* [Page text]

____________________

COLABORACIONES/ COLLABORATIONS

11/ Feb/ 2001
THE LIBRADA AVELINO-GILBERT NEWTON ENCOUNTER (Manila, 1913)
Por Guillermo Gómez Rivera
Academia Filipina de la Lengua
Correspondiente de la R. A. E.

Manila
 
-o-o-o-o-o-o-o-o-o-o-o-o-o-o-o-o-o-o-o-o-o-o-o-o-
Francisco Varona and Pedro de la Llana wrote in their book ‘Ada’, (short for Librada) published, as we have pointed out, by P. de Vera & Sons Company ( Manila 1935 ) in both English-Spanish:
-o-o-o-o-o-o-o-o-o-o-o-o-o-o-o-o-o-o-o-o-o-o-o-o-
Spanish version
(Summary of spanish version)

      "The Centro Escolar which had just introduced the novelty of holding academic programs outside its halls, then insufficient to hold both students and the public, was having such a gathering at the Manila Opera House (at Avenida Rizal). The purpose was the inauguration of the course for that year (1913). The Secretary of Public instruction, Vice Governor General (Newton) Gilbert was naturally invited to attend. He accepted the invitation and seated himself in the presidential box". (P. 270, Op. Cit.)
      "Newton Gilbert was known all over the country for his exaggerated passion in forcing the implantation, as soon as posibile, of the English language. Forcing English upon the Filipino children was all the agenda he had emraced as the ecretary of Instruction of the U.S.WAP government in the Philippines".
      "The velada (graduation program or commencement exercises) began and the Vice Governor (General) took a look at the program. He fixed his eye-glasses to better read the Centro Escolar’s graduation program for that year. He discovered that it was written in Spanish! Among the twenty numbers , he saw that only two or three were in English, such as a declamation or a speech. The shift of paper that was the graduation program of Centro Ecolar began shaking in his hands. Gilbert was terribly disgusted. He was visibly angry..."

____________________

Answer these questions from the piece on the 1913 Librada Avelino–Gilbert Newton encounter:
1. Who wrote the book 'Ada'?
2. Where was the Centro Escolar holding its gathering?
3. In what language was the graduation program written?
The records that come next are separate material that has nothing to do with the text above.

[Saved data entries]

____________________

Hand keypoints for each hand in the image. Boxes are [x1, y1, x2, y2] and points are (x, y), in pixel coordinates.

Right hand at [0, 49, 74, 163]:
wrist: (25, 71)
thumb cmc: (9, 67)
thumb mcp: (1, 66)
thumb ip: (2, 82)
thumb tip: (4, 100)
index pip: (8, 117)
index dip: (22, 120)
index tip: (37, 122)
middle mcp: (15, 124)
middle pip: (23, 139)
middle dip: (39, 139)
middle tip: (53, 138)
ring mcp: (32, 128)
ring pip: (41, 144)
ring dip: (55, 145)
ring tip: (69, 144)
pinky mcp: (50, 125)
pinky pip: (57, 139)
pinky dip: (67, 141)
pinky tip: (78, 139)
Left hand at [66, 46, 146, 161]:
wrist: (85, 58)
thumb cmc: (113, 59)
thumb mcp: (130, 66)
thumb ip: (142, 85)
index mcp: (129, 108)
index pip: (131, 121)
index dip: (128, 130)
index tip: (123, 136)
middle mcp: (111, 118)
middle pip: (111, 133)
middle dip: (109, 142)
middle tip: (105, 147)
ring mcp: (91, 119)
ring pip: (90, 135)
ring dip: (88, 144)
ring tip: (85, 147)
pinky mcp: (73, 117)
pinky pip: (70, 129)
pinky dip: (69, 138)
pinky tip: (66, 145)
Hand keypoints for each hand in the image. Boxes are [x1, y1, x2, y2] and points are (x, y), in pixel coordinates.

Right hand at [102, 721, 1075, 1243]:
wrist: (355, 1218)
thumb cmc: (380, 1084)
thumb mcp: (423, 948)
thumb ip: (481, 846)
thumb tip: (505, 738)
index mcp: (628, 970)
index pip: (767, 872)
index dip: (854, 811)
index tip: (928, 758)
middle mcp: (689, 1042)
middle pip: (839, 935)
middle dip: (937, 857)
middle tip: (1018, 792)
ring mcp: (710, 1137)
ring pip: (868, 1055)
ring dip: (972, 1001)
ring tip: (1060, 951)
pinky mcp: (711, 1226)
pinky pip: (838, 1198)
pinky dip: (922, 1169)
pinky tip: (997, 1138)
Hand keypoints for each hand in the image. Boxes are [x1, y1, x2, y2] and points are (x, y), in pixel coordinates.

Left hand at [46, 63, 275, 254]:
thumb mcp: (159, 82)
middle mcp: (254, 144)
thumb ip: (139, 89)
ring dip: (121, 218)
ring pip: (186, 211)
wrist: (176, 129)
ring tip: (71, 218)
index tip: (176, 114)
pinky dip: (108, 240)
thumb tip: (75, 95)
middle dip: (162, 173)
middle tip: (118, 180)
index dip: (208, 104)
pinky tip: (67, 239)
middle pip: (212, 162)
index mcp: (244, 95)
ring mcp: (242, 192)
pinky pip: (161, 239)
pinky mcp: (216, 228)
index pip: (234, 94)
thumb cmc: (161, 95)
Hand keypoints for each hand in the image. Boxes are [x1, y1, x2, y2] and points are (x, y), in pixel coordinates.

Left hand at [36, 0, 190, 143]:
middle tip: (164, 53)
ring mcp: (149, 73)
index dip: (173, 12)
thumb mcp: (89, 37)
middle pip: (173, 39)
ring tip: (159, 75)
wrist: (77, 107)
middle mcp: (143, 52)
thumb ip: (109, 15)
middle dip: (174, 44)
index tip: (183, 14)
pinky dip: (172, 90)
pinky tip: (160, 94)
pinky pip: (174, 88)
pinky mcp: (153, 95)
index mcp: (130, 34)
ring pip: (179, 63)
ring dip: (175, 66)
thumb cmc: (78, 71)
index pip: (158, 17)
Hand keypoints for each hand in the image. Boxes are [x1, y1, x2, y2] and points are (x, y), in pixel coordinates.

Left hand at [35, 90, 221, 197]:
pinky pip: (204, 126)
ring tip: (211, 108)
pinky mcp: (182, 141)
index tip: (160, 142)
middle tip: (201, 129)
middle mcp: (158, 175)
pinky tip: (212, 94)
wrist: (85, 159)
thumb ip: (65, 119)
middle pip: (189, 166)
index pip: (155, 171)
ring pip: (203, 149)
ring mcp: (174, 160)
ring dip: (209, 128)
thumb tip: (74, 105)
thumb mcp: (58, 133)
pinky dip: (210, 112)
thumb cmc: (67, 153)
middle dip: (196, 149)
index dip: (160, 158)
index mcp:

____________________

* [Task result]
1. Francisco Varona and Pedro de la Llana
2. At the Manila Opera House, on Avenida Rizal
3. Spanish